Could you copy every item below word for word, leaving the pictures out?
-------- Dataset extract --------
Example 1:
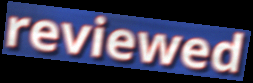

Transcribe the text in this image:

reviewed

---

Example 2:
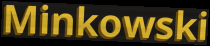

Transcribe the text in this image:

Minkowski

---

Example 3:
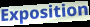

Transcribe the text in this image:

Exposition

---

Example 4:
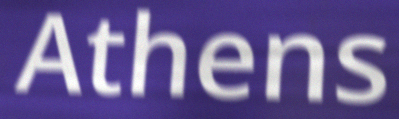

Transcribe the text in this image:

Athens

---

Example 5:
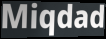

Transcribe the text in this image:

Miqdad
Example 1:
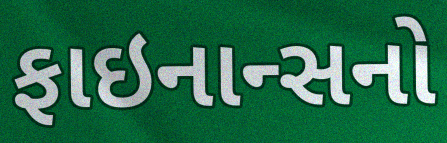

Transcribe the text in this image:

ફાઇનાન્સનો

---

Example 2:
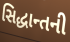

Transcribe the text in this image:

સિદ્ધાન્તની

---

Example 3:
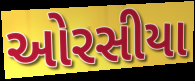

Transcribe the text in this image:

ઓરસીયા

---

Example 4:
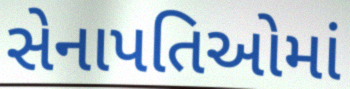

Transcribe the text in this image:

સેનાપતિઓમાં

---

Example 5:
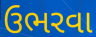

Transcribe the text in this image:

ઉભરવા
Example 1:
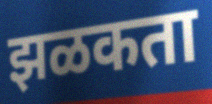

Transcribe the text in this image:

झळकता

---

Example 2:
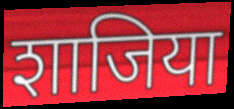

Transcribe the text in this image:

शाजिया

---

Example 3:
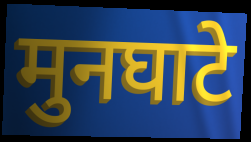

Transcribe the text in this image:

मुनघाटे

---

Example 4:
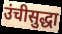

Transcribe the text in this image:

उंचीसुद्धा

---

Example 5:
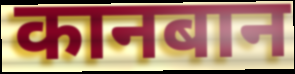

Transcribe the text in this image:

कानबान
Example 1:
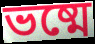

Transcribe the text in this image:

ভষ্মে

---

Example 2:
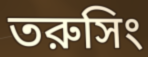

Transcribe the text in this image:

তরুসিং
--------
Answer:
Example 1:

Transcribe the text in this image:

reviewed

---

Example 2:

Transcribe the text in this image:

Minkowski

---

Example 3:

Transcribe the text in this image:

Exposition

---

Example 4:

Transcribe the text in this image:

Athens

---

Example 5:

Transcribe the text in this image:

Miqdad
Example 1:

Transcribe the text in this image:

ફાઇનાન્સનો

---

Example 2:

Transcribe the text in this image:

સિદ્ધાન્તની

---

Example 3:

Transcribe the text in this image:

ઓરસીયા

---

Example 4:

Transcribe the text in this image:

સેનાપતિઓમાં

---

Example 5:

Transcribe the text in this image:

ઉભરવા
Example 1:

Transcribe the text in this image:

झळकता

---

Example 2:

Transcribe the text in this image:

शाजिया

---

Example 3:

Transcribe the text in this image:

मुनघाटे

---

Example 4:

Transcribe the text in this image:

उंचीसुद्धा

---

Example 5:

Transcribe the text in this image:

कानबान
Example 1:

Transcribe the text in this image:

ভষ্মে

---

Example 2:

Transcribe the text in this image:

তরুসিং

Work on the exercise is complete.